Un Plan de Développement National orienté nouvelles technologies

Au Togo, le président Faure E. Gnassingbé, a très vite réagi à cette nouvelle réalité macroéconomique par l’adoption par le gouvernement en 2018 d’un plan national de développement intégré, articulé autour de trois principaux leviers, doter le pays d’une infrastructure logistique et d’un centre d’affaires répondants aux normes internationales ; créer des pôles de transformation agricole et développer les structures industrielles et extractives ; mettre en place des programmes sociaux avec des mécanismes d’inclusion.

Pour que la transformation numérique gagne du terrain beaucoup plus vite et de manière progressive, le Togo, à travers le PLN envisage l’élargissement du périmètre d’action des acteurs économiques et sociaux à travers la généralisation des nouvelles technologies pour toucher tous les secteurs dans le pays. Afin d’y parvenir, le Togo doit investir massivement dans l’infrastructure numérique et dans le développement du réseau de télécommunication.

Lors de sa visite au pays, il y a quelques jours, sur invitation du président Faure E. Gnassingbé, Jack Ma, le fondateur du groupe Alibaba, avait alors longuement insisté sur le rôle essentiel du numérique dans l’éclosion de l’économie togolaise.

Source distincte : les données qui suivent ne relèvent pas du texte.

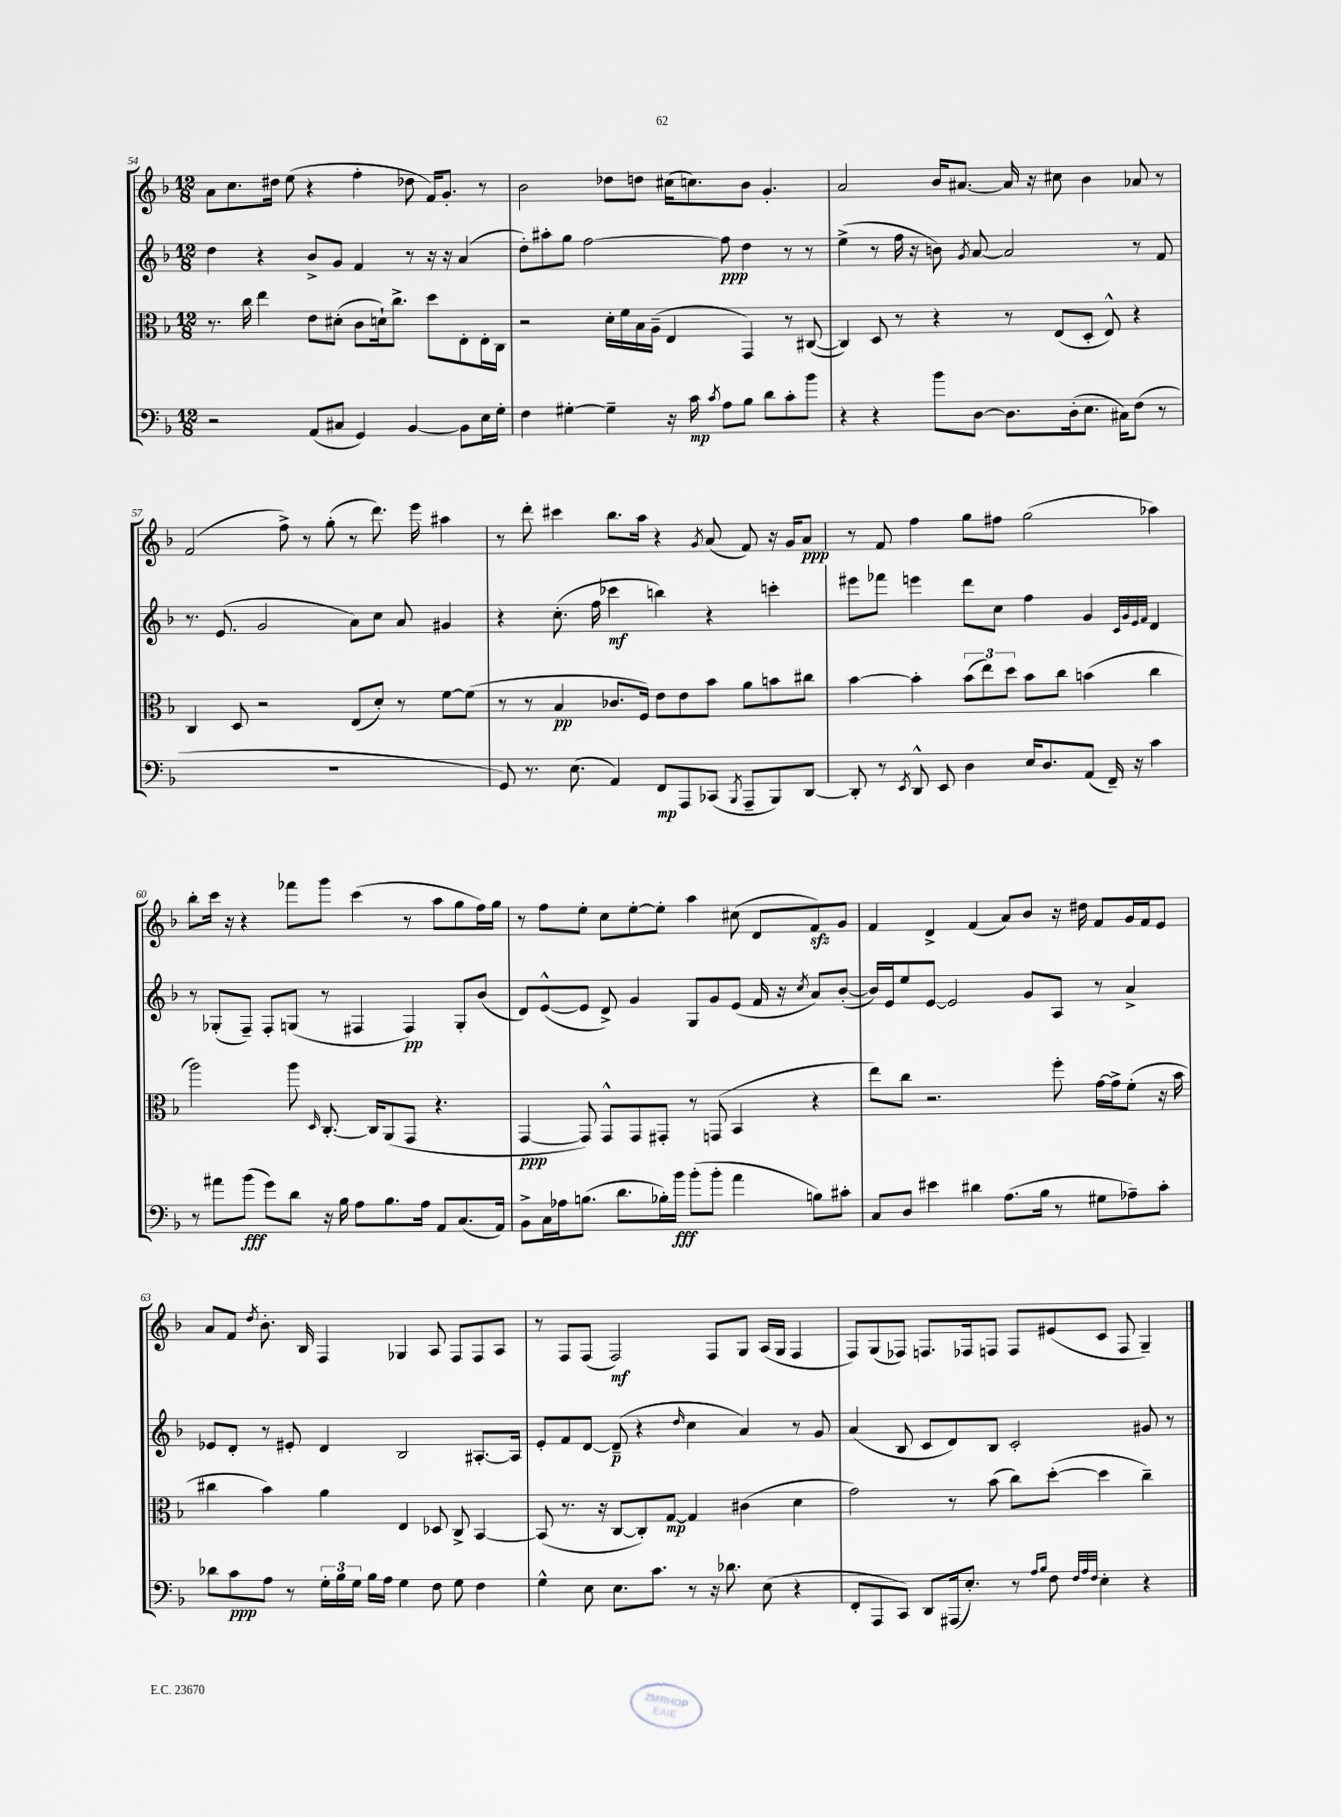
<<
\new StaffGroup <<
\new Staff = "s0" {
    \clef treble \key f \major \numericTimeSignature \time 12/8
    \autoBeamOff a'8[ c''8. dis''16] e''8( r4 f''4-. des''8 f'16[) g'8.]-. r8 |
    bes'2 des''8[ d''8] cis''16[( c''8.) bes'8] g'4.-. |
    a'2 bes'16[ ais'8.]~ ais'16 r16 cis''8 bes'4 aes'8 r8 |
    f'2( f''8->) r8 g''8-.( r8 d'''8.) e'''16 ais''4 |
    r8 d'''8-. cis'''4 bes''8.[ a''16] r4 \acciaccatura { g'8 } a'8( f'8) r16 g'16[ a'8]\ppp |
    r8 f'8 f''4 g''8[ fis''8] g''2( aes''4) |
    bes''8[-. c'''16] r16 r4 fes'''8[ g'''8] c'''4( r8 a''8[ g''8 f''16) g''16] |
    r8 f''8[ e''8]-. c''8[ e''8~-. e''8]-. a''4 cis''8( d'8[ f'8\sfz) g'8] |
    f'4 d'4-> f'4( a'8[) bes'8] r16 dis''16 f'8[ g'16 f'16 e'8] |
    a'8[ f'8] \acciaccatura { d''8 } bes'8.-. bes16 f4 ges4 a8 f8[ f8 a8] |
    r8 f8[ f8]( f2\mf) f8[ g8] a16[( g16] f4 |
    f8[) g8( fes8]) f8.[ fes16 f8] f8[ eis'8( c'8] f8 g4--) \bar "|." |
}
\new Staff = "s1" {
    \clef treble \key f \major \numericTimeSignature \time 12/8
    \autoBeamOff d''4 r4 bes'8[-> g'8] f'4 r8 r16 r16 a'4( |
    d''8[-.) ais''8-. g''8] f''2~ f''8\ppp d''4 r8 r8 |
    e''4->( r8 f''16 r16 b'8) \acciaccatura { g'8 } a'8~ a'2 r8 f'8 |
    r8. e'8.( g'2 a'8[) c''8] a'8 gis'4 |
    r4 c''8.-.( f''16 ces'''4\mf b''4) r4 c'''4-. |
    eis'''8[ fes'''8] e'''4 d'''8[ c''8] f''4 g'4 \grace { c'32[ g'32 e'32 f'32] } d'4 |
    r8 ges8[-.( f8]--) f8[-. g8]( r8 fis4 fis4\pp) g8[-. bes'8]( |
    d'8[) e'8~-^( e'8] d'8->) g'4 g8[ g'8 e'8]( f'16 r16 \acciaccatura { c''8 } a'8[) bes'8]~-.( |
    bes'16[) e'16 e''8 e'8]~ e'2 g'8[ a8] r8 a'4-> |
    ees'8[ d'8]-. r8 eis'8-. d'4 bes2 ais8.[~-. ais16] |
    e'8[-. f'8 d'8]~ d'8--\p( r4 \grace { d''16 } c''4 a'4) r8 g'8 |
    a'4( bes8 c'8[ d'8) bes8] c'2-. gis'8 r8 \bar "|." |
}
\new Staff = "s2" {
    \clef alto \key f \major \numericTimeSignature \time 12/8
    \autoBeamOff r8. c''16 e''4 e'8[ dis'8]-.( c'8[ d'16-!) c''8.]-> d''8[ e8-. e16-. c16] |
    r2 d'16[-. f'16 bes16 a16]--( e4 g,4) r8 cis8~( |
    cis4) d8 r8 r4 r8 e8[( d8]-. e8-^) r4 |
    c4 d8 r2 e8[( d'8]-.) r8 f'8[~ f'8]( |
    r8 r8 bes4\pp ces'8.[ f16]) e'8[ e'8 bes'8] a'8[ b'8 cis''8] |
    bes'4~ bes'4-. \tuplet 3/2 { bes'8[( e''8) d''8] } bes'8[ c''8] b'4( c''4 |
    a''2) a''8 \grace { d16 } c8.~-. c16[ a,8( g,8] r4. |
    g,4~\ppp g,8) g,8[-^ g,8 gis,8]-. r8 g,8( bes,4 r4 |
    e''8[) c''8] r2. f''8-. g'16[~ g'16-> f'8]-.( r16 bes'16 |
    cis''4 bes'4) a'4 e4 des8 c8-> bes,4~ |
    bes,8( r8. r16 c8[~ c8-.) g8]~\mp g4 cis'4( d'4 |
    g'2) r8 bes'8( c''8[) d''8]~-.( d''4 c''4--) \bar "|." |
}
\new Staff = "s3" {
    \clef bass \key f \major \numericTimeSignature \time 12/8
    \autoBeamOff r2 a,8[( cis8] g,4) bes,4~ bes,8[ e16 g16]-. |
    f4 gis4~-. gis4-- r16 c'16\mp \acciaccatura { c'8 } a8[ bes8] d'8[ c'8-. bes'8] |
    r4 r4 bes'8[ d8]~ d8.[ d16-.( e8.] cis16[) f8]( r8 |
    R1. |
    g,8) r8. e8.( a,4) f,8[\mp a,,8 ces,8]( \acciaccatura { bes,,8 } a,,8[-- bes,,8) d,8]~ |
    d,8-. r8 \acciaccatura { e,8 } d,8-^ e,8 d4 e16[ d8. a,8]( f,16--) r16 c'4 |
    r8 ais'8[ bes'8]\fff( g'8[) d'8] r16 bes16 a8[ bes8. a16] a,8[ c8.( a,16]) |
    bes,8[-> c16 aes16 b8.]( d'8.[ bes16-.) bes'16]\fff bes'8[-.( bes'8]-. a'4 b8[) cis'8]-. |
    c8[ d8] eis'4 dis'4 a8.[( bes16] r8 gis8[ aes8--) c'8]-. |
    des'8[ c'8\ppp a8] r8 \tuplet 3/2 { g16[-. bes16 g16] } bes16[ a16] g4 f8 g8 f4 |
    g4-^ e8 e8.[ c'8.] r8 r16 des'8. e8( r4 |
    f,8[-. a,,8 c,8]) d,8[ ais,,16( e8.]-.) r8 \grace { a16[ bes16] } f8 \grace { f32[ a32 f32] } e4-. r4 \bar "|." |
}
>>
>>
\layout { \context { \Score currentBarNumber = #54 } }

Les quatre leviers du développement numérique

Dans cette perspective, la stratégie digitale du gouvernement togolais s’appuie sur quatre leviers majeurs :

  • Les incitations fiscales : encourager l’accès de tous les produits et services numériques à un coût accessible et à tous les citoyens, permettra de garantir la compétitivité de l’économie nationale à travers des équipements et des services high-tech fiables et performants. Ainsi, depuis 2017, le gouvernement avait commencé l’exonération fiscale des importations d’équipements numériques.
  • E-gouvernement : assurer un service administratif de qualité pour les citoyens et les entreprises à travers des plateformes dématérialisées permettrait plus de transparence dans l’application des procédures administratives et une meilleure interconnexion entre les différents organismes de l’État.
  • E-éducation : impossible de penser la transformation numérique sans aborder le système d’éducation et de la formation. La formation des ressources humaines nécessaires pour la mise en place et le développement des infrastructures numériques est une condition pour assurer la pérennité et la qualité des installations. Le domaine digital évolue de manière vertigineuse. Le maintien de la compétitivité de l’économie du pays passera, sans aucun doute, par une formation de qualité de ses ressources humaines.
  • la création d’incubateurs pour les startups et des centres d’innovation afin d’assurer un meilleur accompagnement des idées novatrices des jeunes entrepreneurs togolais et encourager la recherche et le développement.

Il faut rappeler que le processus de digitalisation au Togo a commencé depuis déjà plus d’un an, par la mise en place sur le plan fiscal, d’un système de télépaiement des impôts et taxes pour les grandes et moyennes entreprises togolaises. La création du porte-monnaie électronique du paysan Agri-Pme pour le suivi des subventions aux agriculteurs. Aussi, le Trésor togolais avait réussi à numériser toute sa chaîne de paiement, ce qui réduit, de manière tangible, les délais de règlement des valeurs.